The RICO statute was meant to be used against organized crime.  A jury seems to have found that Pfizer is a "Racketeer Influenced and Corrupt Organization," that is, the moral equivalent of a crime syndicate. 

Summary

So this week's settlement and conviction round-up shows the impunity that many health care organizations have exhibited thus far.  Some organizations have been charged again and again with unethical behavior.  Now one of the most frequent of the fliers has been convicted under the RICO law, certainly a new low. 

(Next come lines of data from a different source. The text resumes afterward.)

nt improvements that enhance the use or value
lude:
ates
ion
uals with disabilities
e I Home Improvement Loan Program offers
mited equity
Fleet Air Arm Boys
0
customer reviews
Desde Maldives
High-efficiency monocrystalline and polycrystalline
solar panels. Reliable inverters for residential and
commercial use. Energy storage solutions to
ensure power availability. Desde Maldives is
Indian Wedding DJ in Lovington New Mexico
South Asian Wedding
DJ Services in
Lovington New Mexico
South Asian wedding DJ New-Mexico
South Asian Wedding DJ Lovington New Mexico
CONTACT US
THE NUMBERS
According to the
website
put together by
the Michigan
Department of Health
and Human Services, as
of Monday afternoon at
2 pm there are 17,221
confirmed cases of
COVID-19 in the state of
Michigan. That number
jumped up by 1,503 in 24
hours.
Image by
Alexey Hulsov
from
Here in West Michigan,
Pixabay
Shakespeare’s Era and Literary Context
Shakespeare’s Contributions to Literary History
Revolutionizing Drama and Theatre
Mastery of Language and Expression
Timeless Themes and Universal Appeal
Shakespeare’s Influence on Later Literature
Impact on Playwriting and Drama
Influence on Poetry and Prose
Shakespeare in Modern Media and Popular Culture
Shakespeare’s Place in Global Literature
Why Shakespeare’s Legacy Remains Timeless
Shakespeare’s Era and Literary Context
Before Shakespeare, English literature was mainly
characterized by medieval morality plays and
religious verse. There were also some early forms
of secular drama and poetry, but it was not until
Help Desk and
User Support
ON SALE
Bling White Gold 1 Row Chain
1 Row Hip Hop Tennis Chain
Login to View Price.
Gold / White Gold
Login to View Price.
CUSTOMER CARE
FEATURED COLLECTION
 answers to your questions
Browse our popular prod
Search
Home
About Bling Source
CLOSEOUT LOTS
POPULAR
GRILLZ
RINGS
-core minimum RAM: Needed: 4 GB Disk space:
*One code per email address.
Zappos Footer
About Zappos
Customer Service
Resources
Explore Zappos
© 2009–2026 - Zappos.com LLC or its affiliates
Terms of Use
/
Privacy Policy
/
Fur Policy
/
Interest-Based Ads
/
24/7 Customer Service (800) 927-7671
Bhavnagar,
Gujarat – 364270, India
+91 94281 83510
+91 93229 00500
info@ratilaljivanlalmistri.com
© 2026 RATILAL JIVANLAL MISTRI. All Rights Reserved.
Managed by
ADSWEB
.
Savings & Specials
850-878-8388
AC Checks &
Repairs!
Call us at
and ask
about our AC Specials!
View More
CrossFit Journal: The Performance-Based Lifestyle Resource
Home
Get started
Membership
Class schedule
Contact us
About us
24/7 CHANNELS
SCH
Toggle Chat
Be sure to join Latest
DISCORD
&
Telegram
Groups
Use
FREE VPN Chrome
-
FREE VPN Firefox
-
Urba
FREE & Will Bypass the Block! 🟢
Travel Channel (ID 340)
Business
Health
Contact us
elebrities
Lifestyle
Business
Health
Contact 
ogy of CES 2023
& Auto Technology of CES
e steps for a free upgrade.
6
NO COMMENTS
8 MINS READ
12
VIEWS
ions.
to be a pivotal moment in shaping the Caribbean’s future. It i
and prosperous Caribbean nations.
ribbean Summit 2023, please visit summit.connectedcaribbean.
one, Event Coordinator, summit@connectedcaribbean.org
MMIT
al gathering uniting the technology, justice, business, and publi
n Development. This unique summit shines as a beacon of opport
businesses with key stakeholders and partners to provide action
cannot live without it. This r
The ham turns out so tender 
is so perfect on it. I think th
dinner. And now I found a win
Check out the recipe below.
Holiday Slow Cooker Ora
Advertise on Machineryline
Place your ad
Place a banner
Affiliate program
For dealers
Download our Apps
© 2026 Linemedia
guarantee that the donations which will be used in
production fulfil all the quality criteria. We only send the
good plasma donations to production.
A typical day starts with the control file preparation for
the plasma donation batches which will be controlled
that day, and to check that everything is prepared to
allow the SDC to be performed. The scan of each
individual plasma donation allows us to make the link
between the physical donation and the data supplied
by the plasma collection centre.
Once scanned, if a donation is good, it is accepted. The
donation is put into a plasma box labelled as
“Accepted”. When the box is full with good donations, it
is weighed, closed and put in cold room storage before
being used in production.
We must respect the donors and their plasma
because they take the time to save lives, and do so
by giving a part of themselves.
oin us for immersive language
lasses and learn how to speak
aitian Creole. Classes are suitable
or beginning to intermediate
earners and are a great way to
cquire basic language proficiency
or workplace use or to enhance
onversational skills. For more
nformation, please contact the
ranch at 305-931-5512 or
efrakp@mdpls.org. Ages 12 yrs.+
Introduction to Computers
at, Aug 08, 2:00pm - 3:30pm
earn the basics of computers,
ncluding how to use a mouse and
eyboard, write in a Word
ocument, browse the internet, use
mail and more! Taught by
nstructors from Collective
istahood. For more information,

Yet none of the affected organizations in this post, and precious few we have discussed at other times, seem to have suffered any major consequences.  All have paid fines, some which seemed large at the time, but which have never been large enough to seriously threaten the organizations' financial well being.  None of the organizations seems to have lost business, or even much reputation.  Very few of the people within the organizations who approved, lead or implemented unethical behaviors have suffered any sort of negative consequences.

There seems to be something very wrong here.  In the US, we have put much of our health care system in the hands of very large organizations, for-profit and not-for-profit, without holding these organizations and their leaders accountable for their actions.  The results have been increasingly rich leaders who often behave like a new aristocracy, and repeated bad behavior by the organizations they lead. 

Our latest effort at health care "reform" has continued to rely on large private organizations, while so far not adding to their or their leaders' accountability.  In my humble opinion, if we really want to reform health care so as to improve quality, increase access, control costs, and support professionalism, we will have to make our new health care oligarchs accountable.